━━━ Information supplied ━━━
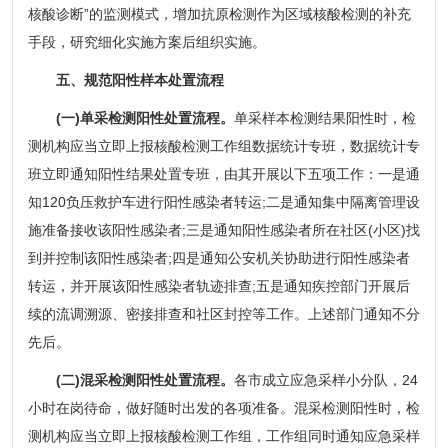
核酸诊断”的监测模式，增加抗原检测作为区域核酸检测的补充
手段，研究细化实施方案后组织实施。
五、规范阳性样本处置流程
(一)单采检测阳性处置流程。
单采样本检测结果阳性时，检
测机构应当立即上报核酸检测工作组数据统计专班，数据统计专
班立即通知阳性结果处置专班，由其开展以下五项工作：一是通
知120负压救护车进行阳性感染者转运;二是通知集中隔离管理设
施准备接收该阳性感染者;三是通知阳性感染者所在社区(小区)找
到并控制该阳性感染者;四是通知公安机关协助进行阳性感染者
转运，并开展该阳性感染者轨迹排查;五是通知疾控部门开展后
续的流调溯源、密接排查和社区封控等工作。上述部门通知不分
先后。
(二)混采检测阳性处置流程。
各市成立应急采样小分队，24
小时在岗待命，做好随时出发的各项准备。混采检测阳性时，检
测机构应当立即上报核酸检测工作组，工作组同时通知应急采样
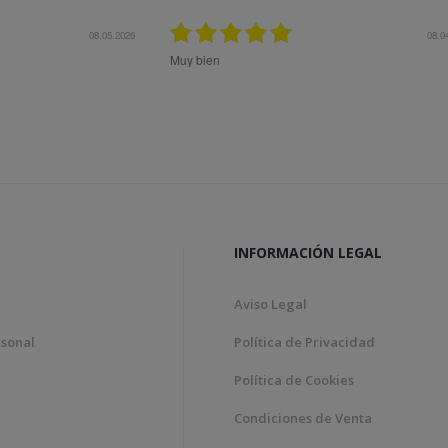
08.04.2026
Bon tracte, molta rapidesa en
Genial!
INFORMACIÓN LEGAL
Aviso Legal
rsonal
Política de Privacidad
Política de Cookies
Condiciones de Venta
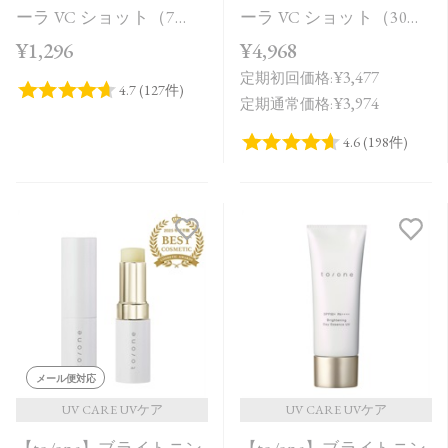
ーラ VC ショット（7
ーラ VC ショット（30
包）
包）
¥1,296
¥4,968
¥3,477
定期初回価格:
¥3,974
定期通常価格:
メール便対応
UV CARE UVケア
UV CARE UVケア
【to/one】ブライトニン
【to/one】ブライトニン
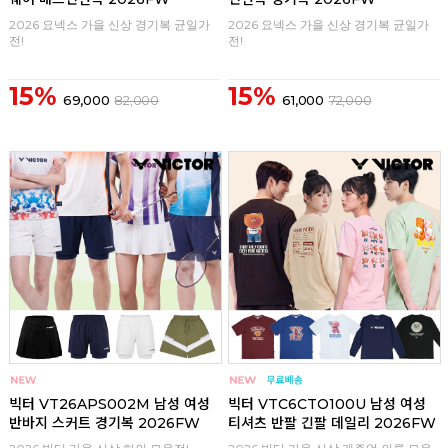
2026 요넥스 가을 신상 경기복 균일가
2026 요넥스 가을 신상 경기복 균일가
전!
전!
15%
15%
69,000
82,000
61,000
72,000
구매
0
구매
0
빅터 VT26APS002M 남성 여성
빅터 VTC6CTO100U 남성 여성
반바지 스커트 경기복 2026FW
티셔츠 반팔 긴팔 데일리 2026FW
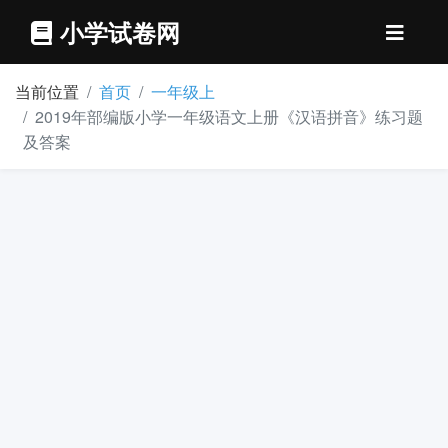
小学试卷网
当前位置
首页
一年级上
2019年部编版小学一年级语文上册《汉语拼音》练习题
及答案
━━━
Task prompt:
An exact copy of the entries above is needed, with the pictures removed.

Exercise answer:
核酸诊断”的监测模式，增加抗原检测作为区域核酸检测的补充
手段，研究细化实施方案后组织实施。
五、规范阳性样本处置流程
(一)单采检测阳性处置流程。
单采样本检测结果阳性时，检
测机构应当立即上报核酸检测工作组数据统计专班，数据统计专
班立即通知阳性结果处置专班，由其开展以下五项工作：一是通
知120负压救护车进行阳性感染者转运;二是通知集中隔离管理设
施准备接收该阳性感染者;三是通知阳性感染者所在社区(小区)找
到并控制该阳性感染者;四是通知公安机关协助进行阳性感染者
转运，并开展该阳性感染者轨迹排查;五是通知疾控部门开展后
续的流调溯源、密接排查和社区封控等工作。上述部门通知不分
先后。
(二)混采检测阳性处置流程。
各市成立应急采样小分队，24
小时在岗待命，做好随时出发的各项准备。混采检测阳性时，检
测机构应当立即上报核酸检测工作组，工作组同时通知应急采样
08.04.2026
Bon tracte, molta rapidesa en
Genial!
INFORMACIÓN LEGAL
Aviso Legal
rsonal
Política de Privacidad
Política de Cookies
Condiciones de Venta
ーラ VC ショット（7
ーラ VC ショット（30
包）
包）
¥1,296
¥4,968
¥3,477
定期初回価格:
¥3,974
定期通常価格:
メール便対応
UV CARE UVケア
UV CARE UVケア
【to/one】ブライトニン
【to/one】ブライトニン
2026 요넥스 가을 신상 경기복 균일가
2026 요넥스 가을 신상 경기복 균일가
전!
전!
15%
15%
69,000
82,000
61,000
72,000
구매
0
구매
0
빅터 VT26APS002M 남성 여성
빅터 VTC6CTO100U 남성 여성
반바지 스커트 경기복 2026FW
티셔츠 반팔 긴팔 데일리 2026FW
小学试卷网
当前位置
首页
一年级上
2019年部编版小学一年级语文上册《汉语拼音》练习题
及答案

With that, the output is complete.